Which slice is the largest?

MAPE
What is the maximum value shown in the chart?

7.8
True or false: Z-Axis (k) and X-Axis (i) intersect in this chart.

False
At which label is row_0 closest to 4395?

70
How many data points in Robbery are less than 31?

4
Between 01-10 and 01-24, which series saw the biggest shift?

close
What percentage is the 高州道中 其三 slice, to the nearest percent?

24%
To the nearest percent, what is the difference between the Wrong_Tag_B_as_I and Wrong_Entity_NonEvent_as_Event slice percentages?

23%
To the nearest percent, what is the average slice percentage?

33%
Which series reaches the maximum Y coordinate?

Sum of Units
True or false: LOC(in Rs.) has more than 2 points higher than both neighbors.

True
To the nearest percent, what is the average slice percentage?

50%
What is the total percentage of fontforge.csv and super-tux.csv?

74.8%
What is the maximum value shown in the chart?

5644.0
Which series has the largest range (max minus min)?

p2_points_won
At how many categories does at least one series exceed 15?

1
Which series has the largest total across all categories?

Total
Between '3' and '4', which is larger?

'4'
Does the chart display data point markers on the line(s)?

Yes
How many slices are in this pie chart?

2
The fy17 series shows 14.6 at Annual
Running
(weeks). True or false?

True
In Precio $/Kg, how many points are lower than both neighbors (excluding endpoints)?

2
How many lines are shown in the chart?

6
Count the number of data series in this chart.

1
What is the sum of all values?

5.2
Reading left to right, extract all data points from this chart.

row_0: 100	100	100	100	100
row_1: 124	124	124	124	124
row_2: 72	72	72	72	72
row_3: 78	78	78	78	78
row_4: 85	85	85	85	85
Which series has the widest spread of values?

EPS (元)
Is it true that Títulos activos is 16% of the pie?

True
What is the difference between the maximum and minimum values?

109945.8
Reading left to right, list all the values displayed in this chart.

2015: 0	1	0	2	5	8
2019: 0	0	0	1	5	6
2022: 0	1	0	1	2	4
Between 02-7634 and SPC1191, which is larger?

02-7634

☆ ☆ ☆ ☆

__Problem statement__. Identify every line in the entries above that contains the word "chart", and copy each of those lines in full.

__Solved problem__.
What is the maximum value shown in the chart?
True or false: Z-Axis (k) and X-Axis (i) intersect in this chart.
What is the maximum value shown in the chart?
Does the chart display data point markers on the line(s)?
How many slices are in this pie chart?
How many lines are shown in the chart?
Count the number of data series in this chart.
Reading left to right, extract all data points from this chart.
Reading left to right, list all the values displayed in this chart.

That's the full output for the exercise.